(Stored items from a collection)
=== Section Start ===
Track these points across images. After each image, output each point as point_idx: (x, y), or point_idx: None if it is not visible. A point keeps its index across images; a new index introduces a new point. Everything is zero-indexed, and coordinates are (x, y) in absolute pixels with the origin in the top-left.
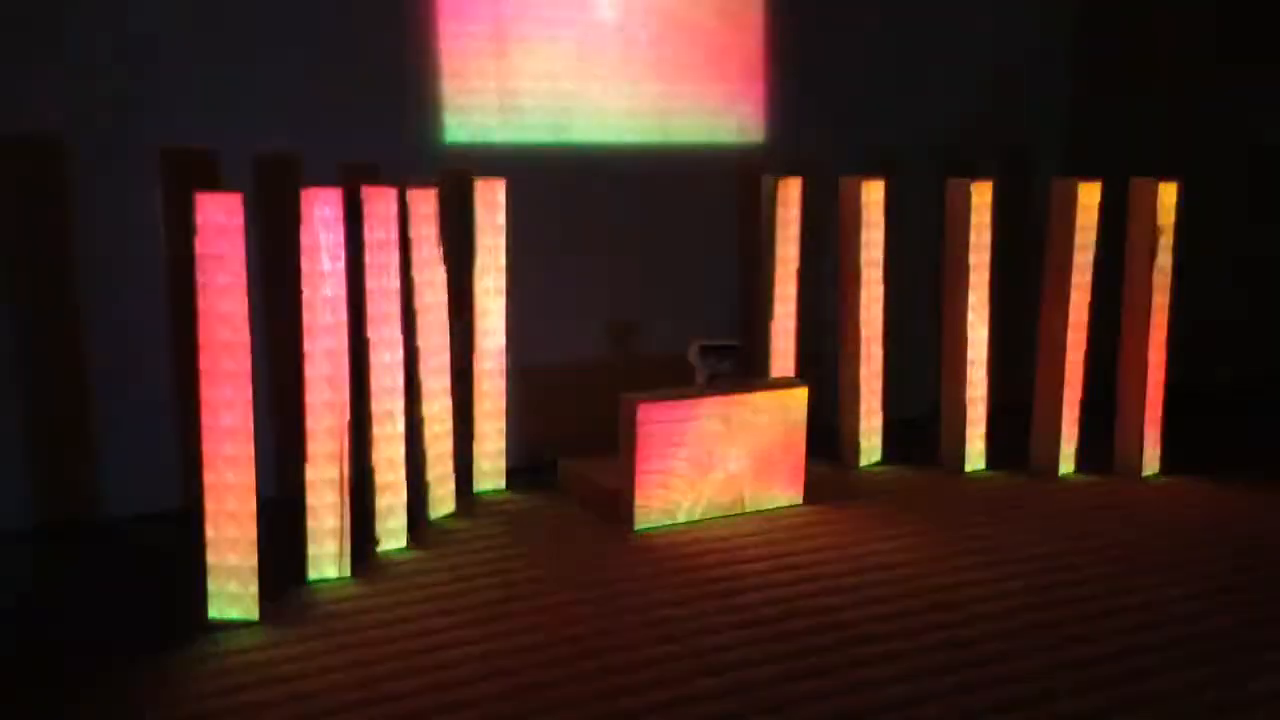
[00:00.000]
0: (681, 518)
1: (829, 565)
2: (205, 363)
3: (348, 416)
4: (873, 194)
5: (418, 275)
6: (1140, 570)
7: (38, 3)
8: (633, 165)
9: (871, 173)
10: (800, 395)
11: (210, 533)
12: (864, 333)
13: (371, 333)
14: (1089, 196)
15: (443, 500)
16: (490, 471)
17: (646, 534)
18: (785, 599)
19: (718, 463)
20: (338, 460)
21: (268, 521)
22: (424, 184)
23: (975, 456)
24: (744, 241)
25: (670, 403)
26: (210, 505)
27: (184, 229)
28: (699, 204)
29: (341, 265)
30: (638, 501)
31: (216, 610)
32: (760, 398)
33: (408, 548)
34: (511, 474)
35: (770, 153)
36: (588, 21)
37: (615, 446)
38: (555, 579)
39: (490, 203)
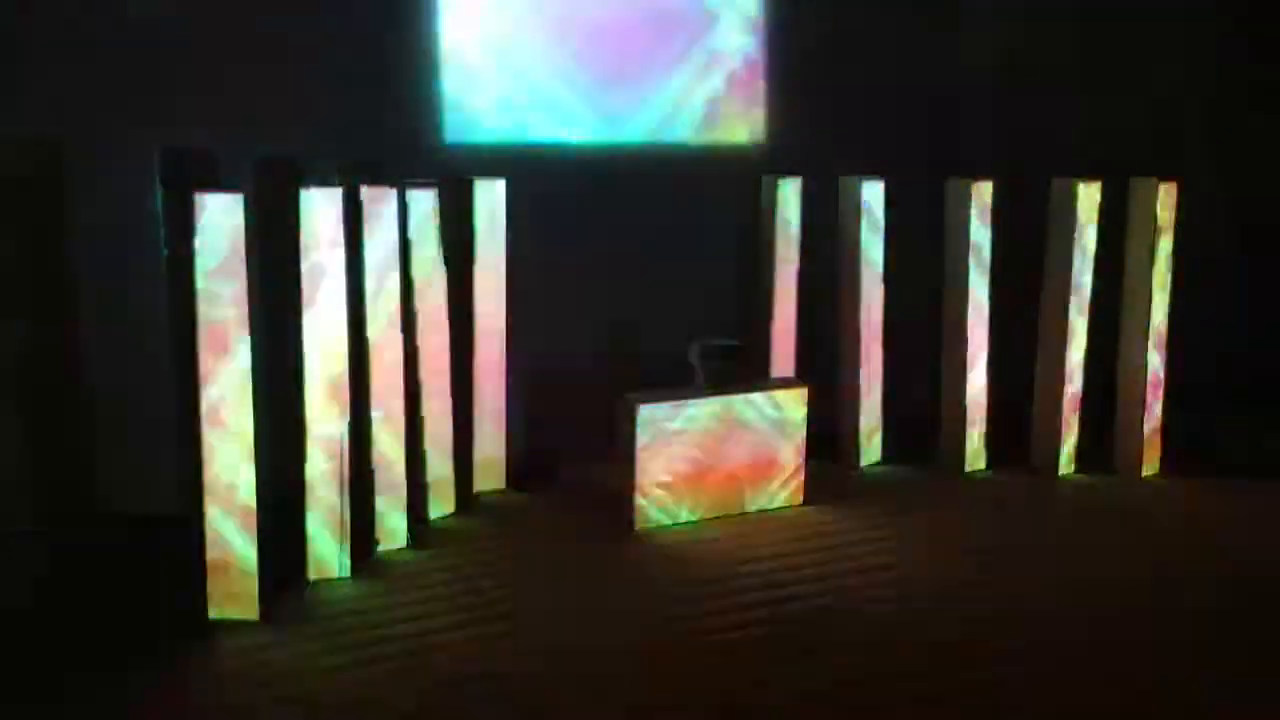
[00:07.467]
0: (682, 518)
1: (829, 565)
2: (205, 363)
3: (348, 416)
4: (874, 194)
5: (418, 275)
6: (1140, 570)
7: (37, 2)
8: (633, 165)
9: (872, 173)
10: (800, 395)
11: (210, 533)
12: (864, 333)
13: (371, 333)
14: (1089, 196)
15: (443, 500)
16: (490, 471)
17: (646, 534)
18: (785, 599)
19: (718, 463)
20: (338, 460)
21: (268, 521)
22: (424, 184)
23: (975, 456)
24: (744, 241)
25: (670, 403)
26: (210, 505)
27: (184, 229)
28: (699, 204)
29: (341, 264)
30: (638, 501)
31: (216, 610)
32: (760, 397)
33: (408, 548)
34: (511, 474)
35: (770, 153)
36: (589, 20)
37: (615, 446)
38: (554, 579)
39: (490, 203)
=== Section End ===
> [Assigned task] Only the lines from the one containing "[00:00.000]" through the end of the records above should be retyped, exactly as they stand, with any pictures left out.

> [Task response]
[00:00.000]
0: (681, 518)
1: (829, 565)
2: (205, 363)
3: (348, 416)
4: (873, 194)
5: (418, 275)
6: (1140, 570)
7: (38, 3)
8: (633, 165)
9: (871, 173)
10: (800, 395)
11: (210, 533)
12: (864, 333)
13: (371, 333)
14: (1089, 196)
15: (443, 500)
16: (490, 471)
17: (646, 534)
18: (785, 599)
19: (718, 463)
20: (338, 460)
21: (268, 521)
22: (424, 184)
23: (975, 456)
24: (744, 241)
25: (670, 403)
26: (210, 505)
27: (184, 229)
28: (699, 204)
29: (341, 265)
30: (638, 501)
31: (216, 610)
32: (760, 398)
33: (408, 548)
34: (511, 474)
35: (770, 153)
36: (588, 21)
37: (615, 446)
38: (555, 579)
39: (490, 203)
[00:07.467]
0: (682, 518)
1: (829, 565)
2: (205, 363)
3: (348, 416)
4: (874, 194)
5: (418, 275)
6: (1140, 570)
7: (37, 2)
8: (633, 165)
9: (872, 173)
10: (800, 395)
11: (210, 533)
12: (864, 333)
13: (371, 333)
14: (1089, 196)
15: (443, 500)
16: (490, 471)
17: (646, 534)
18: (785, 599)
19: (718, 463)
20: (338, 460)
21: (268, 521)
22: (424, 184)
23: (975, 456)
24: (744, 241)
25: (670, 403)
26: (210, 505)
27: (184, 229)
28: (699, 204)
29: (341, 264)
30: (638, 501)
31: (216, 610)
32: (760, 397)
33: (408, 548)
34: (511, 474)
35: (770, 153)
36: (589, 20)
37: (615, 446)
38: (554, 579)
39: (490, 203)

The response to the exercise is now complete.